──────── Supplied records
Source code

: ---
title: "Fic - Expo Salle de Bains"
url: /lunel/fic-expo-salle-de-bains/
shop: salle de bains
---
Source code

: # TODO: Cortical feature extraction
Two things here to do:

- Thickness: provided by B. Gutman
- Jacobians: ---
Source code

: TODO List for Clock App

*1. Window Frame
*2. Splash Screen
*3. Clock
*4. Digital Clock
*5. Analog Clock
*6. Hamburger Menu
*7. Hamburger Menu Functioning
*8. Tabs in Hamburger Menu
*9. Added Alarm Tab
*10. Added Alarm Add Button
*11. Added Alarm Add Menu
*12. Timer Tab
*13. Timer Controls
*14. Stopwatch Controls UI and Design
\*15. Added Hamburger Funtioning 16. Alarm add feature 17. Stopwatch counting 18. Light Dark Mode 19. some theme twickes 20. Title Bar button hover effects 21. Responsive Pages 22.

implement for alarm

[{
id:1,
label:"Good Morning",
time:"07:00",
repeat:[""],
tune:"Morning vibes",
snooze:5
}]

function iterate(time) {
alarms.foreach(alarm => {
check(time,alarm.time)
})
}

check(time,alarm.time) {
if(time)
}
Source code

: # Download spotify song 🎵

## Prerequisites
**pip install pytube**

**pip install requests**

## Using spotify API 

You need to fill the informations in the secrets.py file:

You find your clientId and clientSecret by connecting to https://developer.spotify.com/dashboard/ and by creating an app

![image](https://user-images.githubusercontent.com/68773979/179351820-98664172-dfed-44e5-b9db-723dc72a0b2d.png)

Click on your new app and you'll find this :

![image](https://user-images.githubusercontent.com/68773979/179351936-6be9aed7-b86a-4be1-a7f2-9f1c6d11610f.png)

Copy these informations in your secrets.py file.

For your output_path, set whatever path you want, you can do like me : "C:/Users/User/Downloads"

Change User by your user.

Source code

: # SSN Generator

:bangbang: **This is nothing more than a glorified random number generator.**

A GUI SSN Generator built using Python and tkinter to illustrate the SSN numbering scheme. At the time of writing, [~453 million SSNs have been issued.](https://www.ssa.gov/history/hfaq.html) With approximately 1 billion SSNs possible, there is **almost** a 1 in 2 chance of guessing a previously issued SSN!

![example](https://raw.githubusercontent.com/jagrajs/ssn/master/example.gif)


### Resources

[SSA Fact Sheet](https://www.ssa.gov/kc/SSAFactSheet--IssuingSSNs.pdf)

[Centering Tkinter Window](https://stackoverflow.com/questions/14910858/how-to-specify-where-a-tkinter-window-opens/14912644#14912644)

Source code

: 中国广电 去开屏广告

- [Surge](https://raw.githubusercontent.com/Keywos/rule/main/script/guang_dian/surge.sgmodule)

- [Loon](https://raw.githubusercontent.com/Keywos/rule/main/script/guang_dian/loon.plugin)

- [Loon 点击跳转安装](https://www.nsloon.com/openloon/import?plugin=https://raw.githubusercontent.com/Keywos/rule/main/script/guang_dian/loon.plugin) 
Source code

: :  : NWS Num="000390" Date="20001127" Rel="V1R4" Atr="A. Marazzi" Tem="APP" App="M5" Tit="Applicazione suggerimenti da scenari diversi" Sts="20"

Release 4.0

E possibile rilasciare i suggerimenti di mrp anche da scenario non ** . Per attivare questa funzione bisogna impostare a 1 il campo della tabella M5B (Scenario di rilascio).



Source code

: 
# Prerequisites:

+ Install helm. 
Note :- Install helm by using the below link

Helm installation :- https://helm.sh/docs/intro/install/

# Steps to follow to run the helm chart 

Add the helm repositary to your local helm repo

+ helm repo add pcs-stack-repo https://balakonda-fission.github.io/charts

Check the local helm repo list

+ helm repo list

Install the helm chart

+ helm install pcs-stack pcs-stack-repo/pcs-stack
────────────────
◆ Written task:
Please copy the lines in the records above between the one holding "Cortical feature extraction" and the one holding "You need to", inclusive, exactly and with no other line.

◆ Written solution:
: # TODO: Cortical feature extraction
Two things here to do:

- Thickness: provided by B. Gutman
- Jacobians: ---
Source code

: TODO List for Clock App

*1. Window Frame
*2. Splash Screen
*3. Clock
*4. Digital Clock
*5. Analog Clock
*6. Hamburger Menu
*7. Hamburger Menu Functioning
*8. Tabs in Hamburger Menu
*9. Added Alarm Tab
*10. Added Alarm Add Button
*11. Added Alarm Add Menu
*12. Timer Tab
*13. Timer Controls
*14. Stopwatch Controls UI and Design
\*15. Added Hamburger Funtioning 16. Alarm add feature 17. Stopwatch counting 18. Light Dark Mode 19. some theme twickes 20. Title Bar button hover effects 21. Responsive Pages 22.

implement for alarm

[{
id:1,
label:"Good Morning",
time:"07:00",
repeat:[""],
tune:"Morning vibes",
snooze:5
}]

function iterate(time) {
alarms.foreach(alarm => {
check(time,alarm.time)
})
}

check(time,alarm.time) {
if(time)
}
Source code

: # Download spotify song 🎵

## Prerequisites
**pip install pytube**

**pip install requests**

## Using spotify API 

You need to fill the informations in the secrets.py file:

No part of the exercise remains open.